VS13 13 22 −5.810899
VS14* 14 12 −5.879422
VS15 15 10 −6.037577
VS16 16 39 −5.331381
VS17 17 97 −4.893491
VS18 18 66 −5.267777
VS19 19 36 −5.386051
VS20 20 71 −5.019572

Notes: Binding data of compounds derived from virtual screening. The docking rank is based on the docking score, a more inclusive measurement of compound binding. Those labeled with asterisks (VS4 and VS14) were determined to have the best binding through GST pull-down assays.

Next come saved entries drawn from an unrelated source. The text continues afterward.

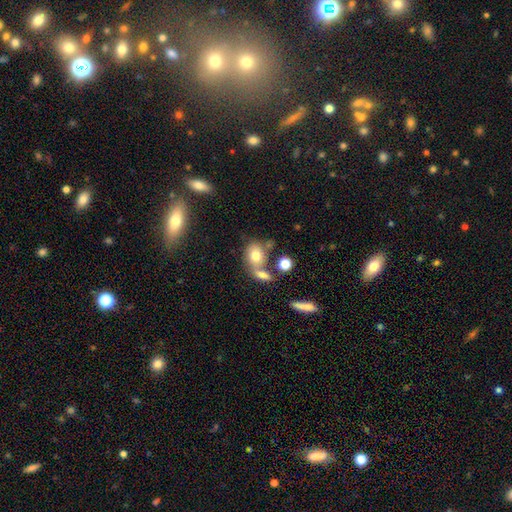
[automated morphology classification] Q: Smooth or featured?
A: smooth (74%); runner-up: featured or disk (16%)
Q: How rounded?
A: in between (50%); runner-up: round (48%)
Q: Merging?
A: none (43%); runner-up: merger (37%)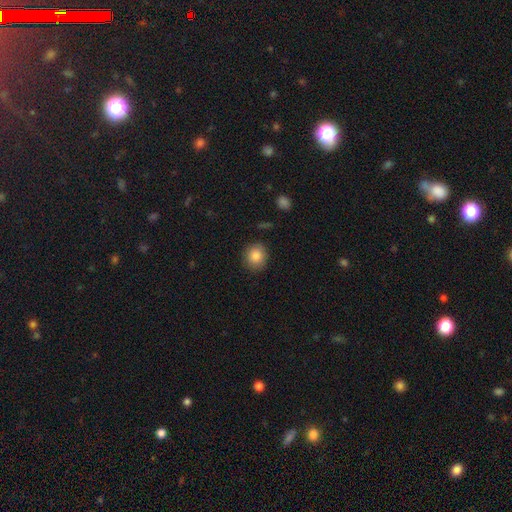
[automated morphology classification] This is clearly a smooth galaxy (85%). How rounded: clearly round (83%). Merging: clearly none (87%).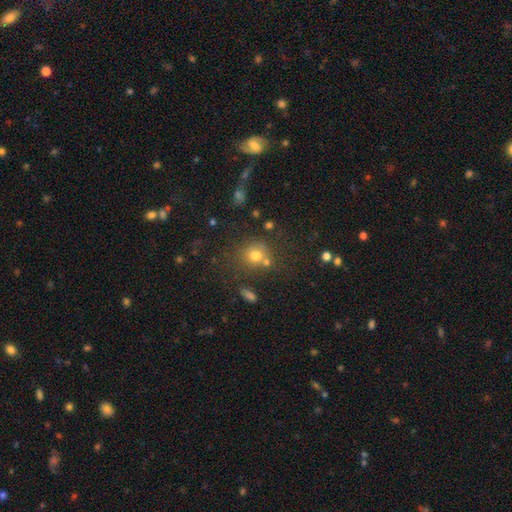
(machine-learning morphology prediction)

3.4. Biochemical testing of compounds from virtual screening identifies VS4 and VS14 as FERM chemical probes

The 20 compounds identified from virtual screening experiments were processed for activity testing using competitive GST pull-down assays to measure the effect on binding between GST-FAK-NT (FERM) and His-HER2-ICD. For the GST pull-down screening assay, an initial compound concentration of 100 μM was selected in order to detect even small inhibition of HER2-FAK binding. As observed in Figure 4A, 2 of 20 compounds (VS4 and VS14) caused significant inhibition of the HER2-FAK interaction. All other compounds caused minimal inhibition of the HER2-FAK interaction. Next, we performed dose-response experiments in order to better evaluate the activity of compounds VS4 and VS14 on a quantitative level. IC50 and Imax analyses provided an estimate of drug potency and efficacy, which could inform and direct future comparative and optimization studies. For quantitative GST pull-down assays, the dose of VS4 and VS14 was titrated from 10−10 to 10−4 M and effect on the HER2-FAK interaction was measured by densitometric analysis. As shown in Figure 4B, compound VS4 had greater efficacy than VS14 in the ability to inhibit the HER2-FAK interaction (VS4 Imax = 81.7%, VS14 Imax = 57.8%). However, compounds VS4 and VS14 were equipotent, as both compounds had similar IC50 values (VS4 IC50 = 170 nM, VS14 IC50 = 187 nM). The structures of VS4 ((rac)-2-((1-cyclopentyl-4,5-dimethyl-1H-imidazol-2-yl)thio)-N-(2-oxo-2,3-dihydro-1H-benzo[d]imidazol-5-yl)propanamide) and VS14 ((rac)-N-(2-(4-methyl-2-phenylpiperazin-1-yl)ethyl)-6-(1-phenylethoxy)nicotinamide) are shown in Figure 4C and 4D, respectively.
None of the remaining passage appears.